BRIEF: Rewrite the data below, changing every "backdrop" to "overlay" and leaving everything else as it is.
(RECORDS FOR THIS TASK Opens)
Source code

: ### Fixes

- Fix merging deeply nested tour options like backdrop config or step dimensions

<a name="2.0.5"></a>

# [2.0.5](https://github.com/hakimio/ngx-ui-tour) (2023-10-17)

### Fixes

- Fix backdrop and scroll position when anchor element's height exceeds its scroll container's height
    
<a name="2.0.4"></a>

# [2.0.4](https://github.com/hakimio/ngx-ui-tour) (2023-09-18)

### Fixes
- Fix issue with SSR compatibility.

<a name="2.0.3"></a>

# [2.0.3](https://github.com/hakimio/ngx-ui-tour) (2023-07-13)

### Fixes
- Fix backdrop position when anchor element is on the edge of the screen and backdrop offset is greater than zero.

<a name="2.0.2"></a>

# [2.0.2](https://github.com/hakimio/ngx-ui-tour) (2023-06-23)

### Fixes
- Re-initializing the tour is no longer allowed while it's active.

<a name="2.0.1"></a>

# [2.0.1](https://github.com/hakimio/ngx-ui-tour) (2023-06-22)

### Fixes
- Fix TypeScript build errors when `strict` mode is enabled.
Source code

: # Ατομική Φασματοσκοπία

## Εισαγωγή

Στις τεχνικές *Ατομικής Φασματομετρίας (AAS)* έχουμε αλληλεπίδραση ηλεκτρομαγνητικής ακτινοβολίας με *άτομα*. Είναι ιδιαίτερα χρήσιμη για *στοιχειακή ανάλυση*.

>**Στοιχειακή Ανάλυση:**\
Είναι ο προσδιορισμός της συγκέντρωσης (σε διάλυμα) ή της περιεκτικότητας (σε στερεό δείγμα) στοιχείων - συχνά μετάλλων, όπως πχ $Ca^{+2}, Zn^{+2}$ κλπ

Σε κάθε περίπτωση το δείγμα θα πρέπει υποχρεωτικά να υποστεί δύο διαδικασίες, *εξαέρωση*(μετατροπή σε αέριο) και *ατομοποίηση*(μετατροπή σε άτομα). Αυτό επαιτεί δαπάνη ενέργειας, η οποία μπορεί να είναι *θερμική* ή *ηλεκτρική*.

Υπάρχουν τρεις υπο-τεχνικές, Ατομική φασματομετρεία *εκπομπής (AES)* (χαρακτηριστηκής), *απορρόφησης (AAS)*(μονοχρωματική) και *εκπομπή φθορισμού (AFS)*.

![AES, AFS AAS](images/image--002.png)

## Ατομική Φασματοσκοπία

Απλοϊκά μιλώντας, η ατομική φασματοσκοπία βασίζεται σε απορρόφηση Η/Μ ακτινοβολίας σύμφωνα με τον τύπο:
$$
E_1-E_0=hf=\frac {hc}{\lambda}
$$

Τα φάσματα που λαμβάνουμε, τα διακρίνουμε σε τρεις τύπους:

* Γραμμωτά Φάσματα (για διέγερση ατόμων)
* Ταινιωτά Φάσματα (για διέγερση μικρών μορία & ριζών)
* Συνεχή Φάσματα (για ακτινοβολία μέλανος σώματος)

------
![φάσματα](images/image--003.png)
(RECORDS FOR THIS TASK Closes)
PROBLEM SOLUTION:
Source code

: ### Fixes

- Fix merging deeply nested tour options like overlay config or step dimensions

<a name="2.0.5"></a>

# [2.0.5](https://github.com/hakimio/ngx-ui-tour) (2023-10-17)

### Fixes

- Fix overlay and scroll position when anchor element's height exceeds its scroll container's height
    
<a name="2.0.4"></a>

# [2.0.4](https://github.com/hakimio/ngx-ui-tour) (2023-09-18)

### Fixes
- Fix issue with SSR compatibility.

<a name="2.0.3"></a>

# [2.0.3](https://github.com/hakimio/ngx-ui-tour) (2023-07-13)

### Fixes
- Fix overlay position when anchor element is on the edge of the screen and overlay offset is greater than zero.

<a name="2.0.2"></a>

# [2.0.2](https://github.com/hakimio/ngx-ui-tour) (2023-06-23)

### Fixes
- Re-initializing the tour is no longer allowed while it's active.

<a name="2.0.1"></a>

# [2.0.1](https://github.com/hakimio/ngx-ui-tour) (2023-06-22)

### Fixes
- Fix TypeScript build errors when `strict` mode is enabled.
Source code

: # Ατομική Φασματοσκοπία

## Εισαγωγή

Στις τεχνικές *Ατομικής Φασματομετρίας (AAS)* έχουμε αλληλεπίδραση ηλεκτρομαγνητικής ακτινοβολίας με *άτομα*. Είναι ιδιαίτερα χρήσιμη για *στοιχειακή ανάλυση*.

>**Στοιχειακή Ανάλυση:**\
Είναι ο προσδιορισμός της συγκέντρωσης (σε διάλυμα) ή της περιεκτικότητας (σε στερεό δείγμα) στοιχείων - συχνά μετάλλων, όπως πχ $Ca^{+2}, Zn^{+2}$ κλπ

Σε κάθε περίπτωση το δείγμα θα πρέπει υποχρεωτικά να υποστεί δύο διαδικασίες, *εξαέρωση*(μετατροπή σε αέριο) και *ατομοποίηση*(μετατροπή σε άτομα). Αυτό επαιτεί δαπάνη ενέργειας, η οποία μπορεί να είναι *θερμική* ή *ηλεκτρική*.

Υπάρχουν τρεις υπο-τεχνικές, Ατομική φασματομετρεία *εκπομπής (AES)* (χαρακτηριστηκής), *απορρόφησης (AAS)*(μονοχρωματική) και *εκπομπή φθορισμού (AFS)*.

![AES, AFS AAS](images/image--002.png)

## Ατομική Φασματοσκοπία

Απλοϊκά μιλώντας, η ατομική φασματοσκοπία βασίζεται σε απορρόφηση Η/Μ ακτινοβολίας σύμφωνα με τον τύπο:
$$
E_1-E_0=hf=\frac {hc}{\lambda}
$$

Τα φάσματα που λαμβάνουμε, τα διακρίνουμε σε τρεις τύπους:

* Γραμμωτά Φάσματα (για διέγερση ατόμων)
* Ταινιωτά Φάσματα (για διέγερση μικρών μορία & ριζών)
* Συνεχή Φάσματα (για ακτινοβολία μέλανος σώματος)

------
![φάσματα](images/image--003.png)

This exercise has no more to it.